Sumber: Reuters/Matias Baglietto
Petenis Spanyol kalah 7-6(2), 6-3 dari petenis Chile tersebut di Buenos Aires. Alhasil, Alcaraz kini telah memainkan sembilan turnamen tanpa meraih satu pun trofi, dengan gelar terakhirnya datang di Wimbledon tahun lalu, ketika ia mengalahkan Novak Djokovic dalam lima turnamen yang luar biasa.
Alcaraz sekarang duduk di peringkat 2 dunia ATP, dan kekalahan lainnya bisa membuat turun peringkat dan digeser juara Australia Terbuka Jannik Sinner, yang menghadapi Alex de Minaur di final di Rotterdam.

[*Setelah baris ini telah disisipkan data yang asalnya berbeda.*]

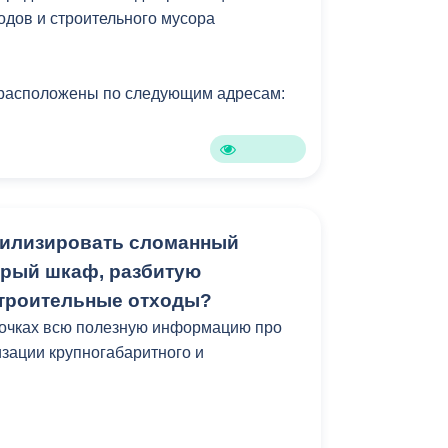
одов и строительного мусора
Противодействие коррупции
Градостроительная деятельность
расположены по следующим адресам:
Формирование комфортной
в
городской среды
о
Бюджет для граждан
Пространственные сведения
тилизировать сломанный
арый шкаф, разбитую
Гражданская оборона в
строительные отходы?
чрезвычайных ситуациях
точках всю полезную информацию про
Незаконное строительство
изации крупногабаритного и
.
и
Информация финансового
органа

Baca juga: Belum Siap Berkompetisi, Rafael Nadal Mundur Dari Qatar Open
“Ini adalah kekalahan yang sulit, itu sangat menyakiti saya,” ungkap Alcaraz.
“Ada banyak hal yang perlu ditingkatkan, dan level saya harus ditingkatkan. Saya bermain tenis dengan baik tetapi sangat jauh dari level saya yang sebenarnya.
“Saya merasa baik secara fisik dan itu penting, dan saya pikir dengan bekerja keras saya akan menjadi lebih baik… tetapi mendapatkan peluang itu sulit.”
Alcaraz adalah salah satu pemain yang selalu memukau dengan tingkat kedewasaan dan kesadaran dirinya meski usianya masih muda, dan unggulan teratas di ibu kota Argentina ini yakin ada sisi positif yang bisa dipetik dari kekalahannya.
“Hal positifnya adalah saya melihat banyak hal yang perlu saya tingkatkan,” jelas Alcaraz.
“Belajar bahwa saya harus membaca pertandingan dengan lebih baik, memberikan versi terbaik saya di saat-saat penuh ketegangan. Hari ini saya kekurangan hal itu pada 0-30, pada break-point, untuk bisa bermain berbeda di sana.”
“Memang benar ekspektasi muncul dalam diri saya di turnamen yang saya ikuti… mungkin orang mengira saya harus memenangkan setiap pertandingan, namun Jarry memiliki level yang bisa mengalahkan siapa pun,” kata Alcaraz.
“Sangat disayangkan melihat saya belum meningkatkan beberapa hal dalam konsentrasi saya sejak tahun 2023. Tidak ada cara lain, itu adalah sesuatu yang tertunda, dan level permainan saya didasarkan pada tingkat sikap dan energi yang saya miliki.
“Tahun ini masih sangat panjang, banyak hal yang masih bisa terjadi, dan kita akan lihat bagaimana kelanjutannya.”